WORK INSTRUCTION: Copy the data that appears below exactly. Drop the pictures.

DATASET CONTENT:
%%
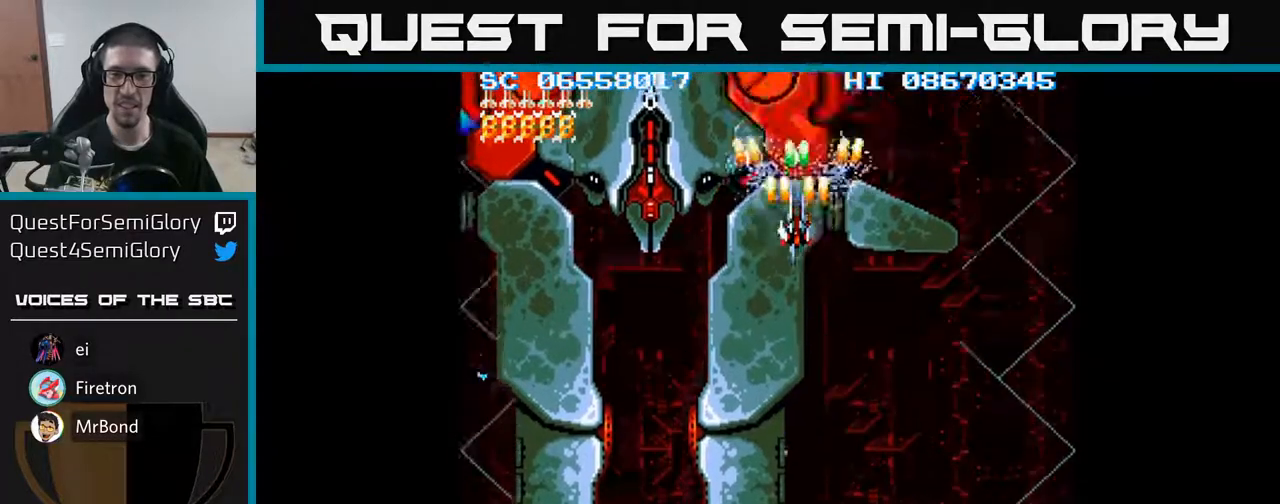
{"buttons": ["A"], "events": [[17, "DPAD_UP", "down"], [83, "DPAD_UP", "up"], [367, "DPAD_UP", "down"], [417, "DPAD_UP", "up"]]}
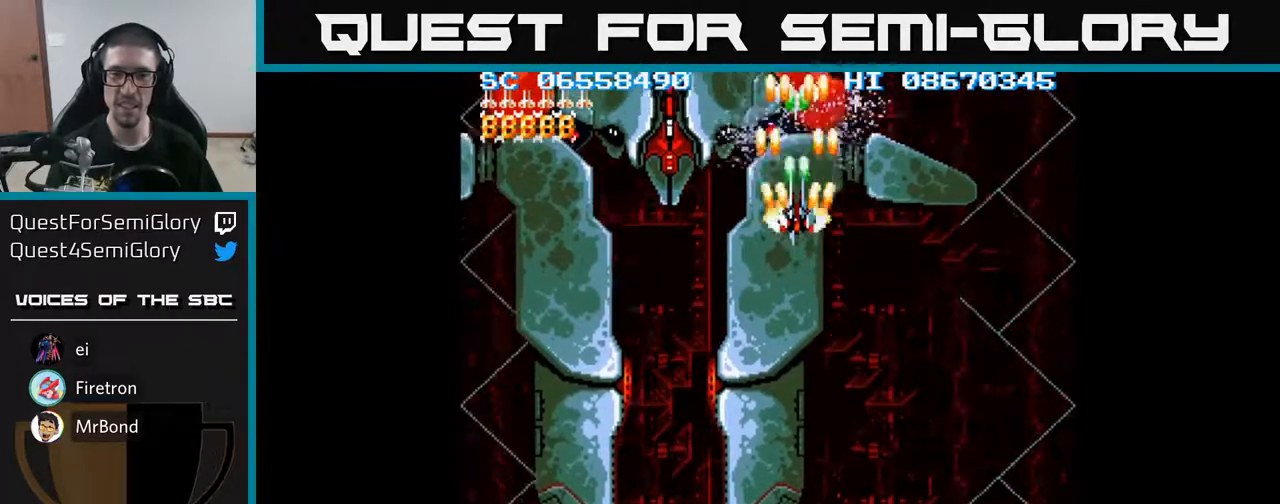
{"buttons": ["A", "DPAD_LEFT"], "events": [[100, "DPAD_UP", "down"], [233, "DPAD_UP", "up"], [383, "DPAD_RIGHT", "down"], [433, "DPAD_RIGHT", "up"], [500, "DPAD_LEFT", "down"]]}
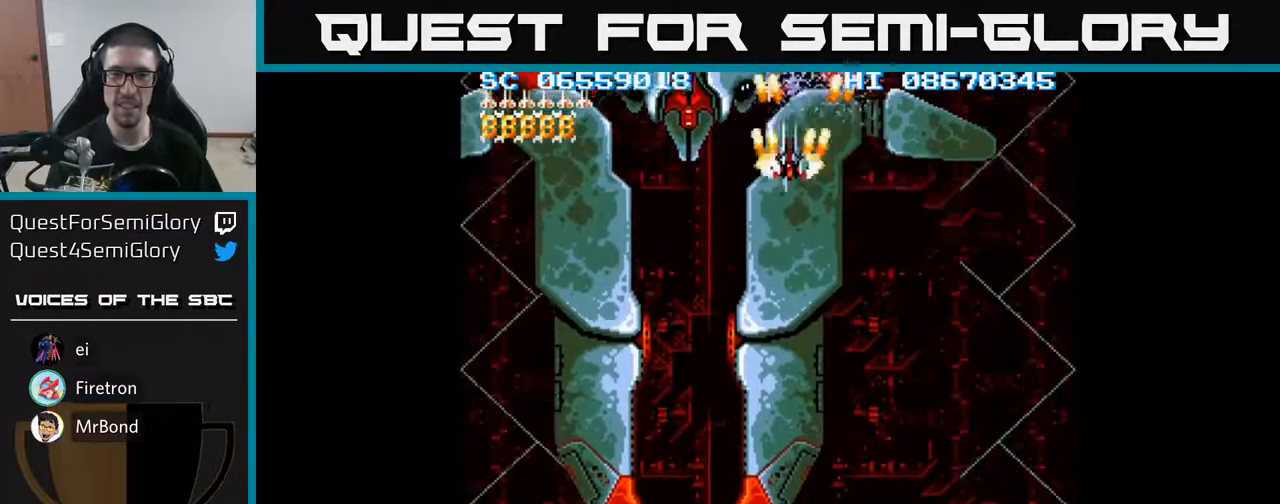
{"buttons": ["A"], "events": [[300, "DPAD_LEFT", "up"], [317, "DPAD_DOWN", "down"], [350, "DPAD_DOWN", "up"], [350, "DPAD_RIGHT", "down"], [400, "DPAD_RIGHT", "up"]]}
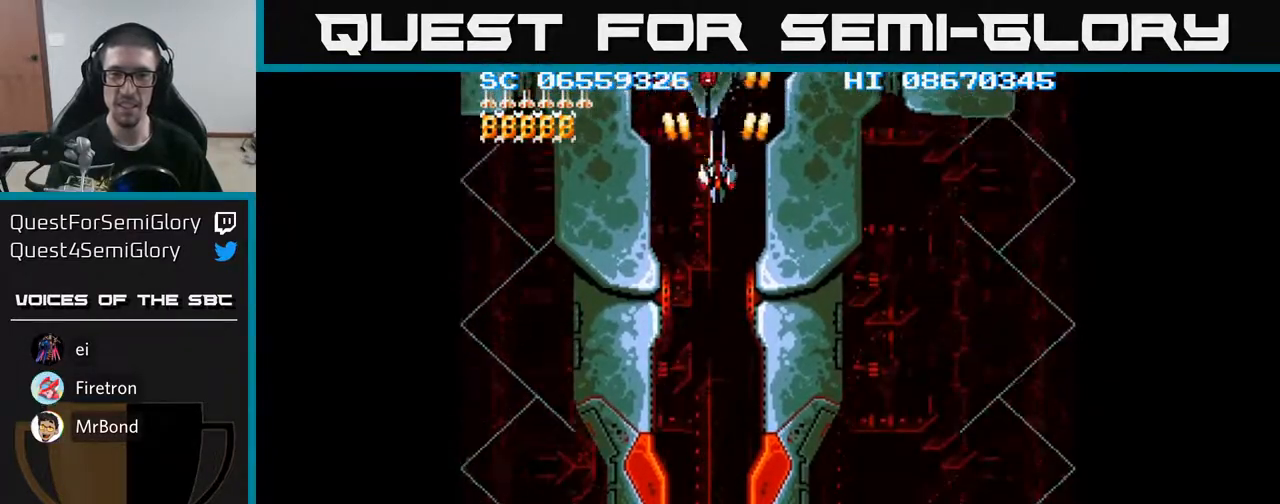
{"buttons": ["A", "DPAD_DOWN", "DPAD_RIGHT"], "events": [[300, "DPAD_RIGHT", "down"], [333, "DPAD_DOWN", "down"]]}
%%
RESULT OF THE TASK:
{"buttons": ["A"], "events": [[17, "DPAD_UP", "down"], [83, "DPAD_UP", "up"], [367, "DPAD_UP", "down"], [417, "DPAD_UP", "up"]]}
{"buttons": ["A", "DPAD_LEFT"], "events": [[100, "DPAD_UP", "down"], [233, "DPAD_UP", "up"], [383, "DPAD_RIGHT", "down"], [433, "DPAD_RIGHT", "up"], [500, "DPAD_LEFT", "down"]]}
{"buttons": ["A"], "events": [[300, "DPAD_LEFT", "up"], [317, "DPAD_DOWN", "down"], [350, "DPAD_DOWN", "up"], [350, "DPAD_RIGHT", "down"], [400, "DPAD_RIGHT", "up"]]}
{"buttons": ["A", "DPAD_DOWN", "DPAD_RIGHT"], "events": [[300, "DPAD_RIGHT", "down"], [333, "DPAD_DOWN", "down"]]}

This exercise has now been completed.